Records supplied –
= = = = = = =
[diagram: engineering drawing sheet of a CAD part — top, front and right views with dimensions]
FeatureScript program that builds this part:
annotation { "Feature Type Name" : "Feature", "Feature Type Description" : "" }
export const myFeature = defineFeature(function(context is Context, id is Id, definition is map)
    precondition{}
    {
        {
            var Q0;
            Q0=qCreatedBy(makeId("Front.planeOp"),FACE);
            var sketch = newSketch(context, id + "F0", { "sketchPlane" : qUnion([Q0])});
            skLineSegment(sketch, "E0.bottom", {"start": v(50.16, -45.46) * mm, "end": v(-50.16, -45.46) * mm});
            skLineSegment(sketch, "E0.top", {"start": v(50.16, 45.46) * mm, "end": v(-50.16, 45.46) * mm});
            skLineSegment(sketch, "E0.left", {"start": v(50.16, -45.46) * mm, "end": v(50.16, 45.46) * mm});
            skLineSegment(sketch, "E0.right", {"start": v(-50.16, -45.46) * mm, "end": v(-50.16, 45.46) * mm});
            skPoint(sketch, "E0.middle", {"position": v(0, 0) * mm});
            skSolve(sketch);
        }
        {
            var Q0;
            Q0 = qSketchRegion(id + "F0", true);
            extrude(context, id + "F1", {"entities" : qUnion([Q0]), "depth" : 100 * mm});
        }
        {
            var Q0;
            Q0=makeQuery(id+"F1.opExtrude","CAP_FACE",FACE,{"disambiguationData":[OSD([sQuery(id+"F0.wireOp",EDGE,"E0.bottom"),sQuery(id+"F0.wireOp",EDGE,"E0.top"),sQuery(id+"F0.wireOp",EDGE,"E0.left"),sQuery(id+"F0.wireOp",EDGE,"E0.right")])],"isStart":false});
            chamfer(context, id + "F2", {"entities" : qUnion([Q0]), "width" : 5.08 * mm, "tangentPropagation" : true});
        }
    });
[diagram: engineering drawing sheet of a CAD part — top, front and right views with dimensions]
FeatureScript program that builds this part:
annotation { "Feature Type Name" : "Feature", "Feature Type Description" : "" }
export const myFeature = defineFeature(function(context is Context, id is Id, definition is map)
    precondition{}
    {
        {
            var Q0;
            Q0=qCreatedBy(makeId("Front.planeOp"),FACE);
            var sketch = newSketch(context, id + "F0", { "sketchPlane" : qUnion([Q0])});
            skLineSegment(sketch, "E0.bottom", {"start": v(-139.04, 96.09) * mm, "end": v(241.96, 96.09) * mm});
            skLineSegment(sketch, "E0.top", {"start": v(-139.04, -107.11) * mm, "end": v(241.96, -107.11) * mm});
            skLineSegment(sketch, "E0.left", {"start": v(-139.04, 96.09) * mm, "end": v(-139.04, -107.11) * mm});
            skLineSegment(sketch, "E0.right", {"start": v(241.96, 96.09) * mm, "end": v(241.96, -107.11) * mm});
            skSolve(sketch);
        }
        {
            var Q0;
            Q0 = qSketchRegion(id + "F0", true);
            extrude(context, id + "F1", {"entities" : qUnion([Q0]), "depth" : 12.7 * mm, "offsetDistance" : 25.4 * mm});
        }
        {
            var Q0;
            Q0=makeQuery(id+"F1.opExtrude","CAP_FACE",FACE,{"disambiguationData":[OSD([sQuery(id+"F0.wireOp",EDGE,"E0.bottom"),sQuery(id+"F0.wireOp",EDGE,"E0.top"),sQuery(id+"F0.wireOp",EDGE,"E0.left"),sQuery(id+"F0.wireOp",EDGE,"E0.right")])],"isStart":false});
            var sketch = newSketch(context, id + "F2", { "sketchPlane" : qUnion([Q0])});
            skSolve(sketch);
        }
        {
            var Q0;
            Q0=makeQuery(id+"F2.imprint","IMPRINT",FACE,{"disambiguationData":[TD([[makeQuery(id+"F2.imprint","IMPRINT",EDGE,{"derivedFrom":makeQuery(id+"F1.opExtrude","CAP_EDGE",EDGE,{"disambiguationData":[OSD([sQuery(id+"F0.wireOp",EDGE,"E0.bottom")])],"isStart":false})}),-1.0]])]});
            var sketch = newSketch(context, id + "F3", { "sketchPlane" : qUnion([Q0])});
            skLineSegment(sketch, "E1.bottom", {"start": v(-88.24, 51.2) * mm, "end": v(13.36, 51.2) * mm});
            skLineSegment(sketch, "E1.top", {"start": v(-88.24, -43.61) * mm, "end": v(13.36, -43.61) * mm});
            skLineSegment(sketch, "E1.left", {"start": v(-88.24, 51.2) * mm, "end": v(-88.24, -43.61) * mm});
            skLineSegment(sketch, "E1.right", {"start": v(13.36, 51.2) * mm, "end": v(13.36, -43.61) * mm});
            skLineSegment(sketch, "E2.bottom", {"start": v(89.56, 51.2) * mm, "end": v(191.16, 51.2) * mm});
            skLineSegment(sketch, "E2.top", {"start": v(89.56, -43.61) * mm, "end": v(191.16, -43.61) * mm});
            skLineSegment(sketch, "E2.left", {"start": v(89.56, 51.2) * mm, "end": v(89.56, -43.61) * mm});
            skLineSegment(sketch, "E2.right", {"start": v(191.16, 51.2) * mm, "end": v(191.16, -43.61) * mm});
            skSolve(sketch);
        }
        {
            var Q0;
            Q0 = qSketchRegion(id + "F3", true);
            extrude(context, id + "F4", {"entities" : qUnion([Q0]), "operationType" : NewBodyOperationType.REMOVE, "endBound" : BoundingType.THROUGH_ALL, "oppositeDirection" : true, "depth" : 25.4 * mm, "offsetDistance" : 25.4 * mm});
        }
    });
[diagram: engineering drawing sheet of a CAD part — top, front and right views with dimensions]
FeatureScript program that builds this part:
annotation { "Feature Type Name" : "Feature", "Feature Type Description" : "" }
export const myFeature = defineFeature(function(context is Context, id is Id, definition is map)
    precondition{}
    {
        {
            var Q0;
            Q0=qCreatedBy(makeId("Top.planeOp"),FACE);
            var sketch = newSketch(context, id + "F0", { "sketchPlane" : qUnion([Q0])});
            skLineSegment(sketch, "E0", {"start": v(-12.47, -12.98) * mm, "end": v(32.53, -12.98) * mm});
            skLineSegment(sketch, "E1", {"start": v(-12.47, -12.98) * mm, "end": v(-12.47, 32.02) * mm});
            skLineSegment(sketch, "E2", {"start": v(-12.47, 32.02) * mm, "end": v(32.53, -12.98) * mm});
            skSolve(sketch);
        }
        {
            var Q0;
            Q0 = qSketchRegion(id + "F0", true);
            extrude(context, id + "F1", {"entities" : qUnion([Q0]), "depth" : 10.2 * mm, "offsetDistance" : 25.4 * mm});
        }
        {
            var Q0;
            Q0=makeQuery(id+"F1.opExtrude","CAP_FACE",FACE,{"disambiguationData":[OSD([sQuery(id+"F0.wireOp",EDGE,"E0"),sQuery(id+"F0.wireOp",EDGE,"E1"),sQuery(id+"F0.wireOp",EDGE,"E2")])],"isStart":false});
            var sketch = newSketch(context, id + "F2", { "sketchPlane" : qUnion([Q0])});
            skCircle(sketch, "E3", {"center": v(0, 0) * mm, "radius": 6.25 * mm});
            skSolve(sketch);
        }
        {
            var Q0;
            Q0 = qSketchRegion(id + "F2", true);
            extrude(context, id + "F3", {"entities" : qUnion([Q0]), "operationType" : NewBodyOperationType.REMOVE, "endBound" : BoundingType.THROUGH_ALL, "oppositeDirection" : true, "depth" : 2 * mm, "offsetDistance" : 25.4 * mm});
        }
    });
= = = = = = =
Exercise task – Pull out every line of the listing above that contains the string "wireOp", where uppercase and lowercase letters must match.

Result for this task –
            Q0=makeQuery(id+"F1.opExtrude","CAP_FACE",FACE,{"disambiguationData":[OSD([sQuery(id+"F0.wireOp",EDGE,"E0.bottom"),sQuery(id+"F0.wireOp",EDGE,"E0.top"),sQuery(id+"F0.wireOp",EDGE,"E0.left"),sQuery(id+"F0.wireOp",EDGE,"E0.right")])],"isStart":false});
            Q0=makeQuery(id+"F1.opExtrude","CAP_FACE",FACE,{"disambiguationData":[OSD([sQuery(id+"F0.wireOp",EDGE,"E0.bottom"),sQuery(id+"F0.wireOp",EDGE,"E0.top"),sQuery(id+"F0.wireOp",EDGE,"E0.left"),sQuery(id+"F0.wireOp",EDGE,"E0.right")])],"isStart":false});
            Q0=makeQuery(id+"F2.imprint","IMPRINT",FACE,{"disambiguationData":[TD([[makeQuery(id+"F2.imprint","IMPRINT",EDGE,{"derivedFrom":makeQuery(id+"F1.opExtrude","CAP_EDGE",EDGE,{"disambiguationData":[OSD([sQuery(id+"F0.wireOp",EDGE,"E0.bottom")])],"isStart":false})}),-1.0]])]});
            Q0=makeQuery(id+"F1.opExtrude","CAP_FACE",FACE,{"disambiguationData":[OSD([sQuery(id+"F0.wireOp",EDGE,"E0"),sQuery(id+"F0.wireOp",EDGE,"E1"),sQuery(id+"F0.wireOp",EDGE,"E2")])],"isStart":false});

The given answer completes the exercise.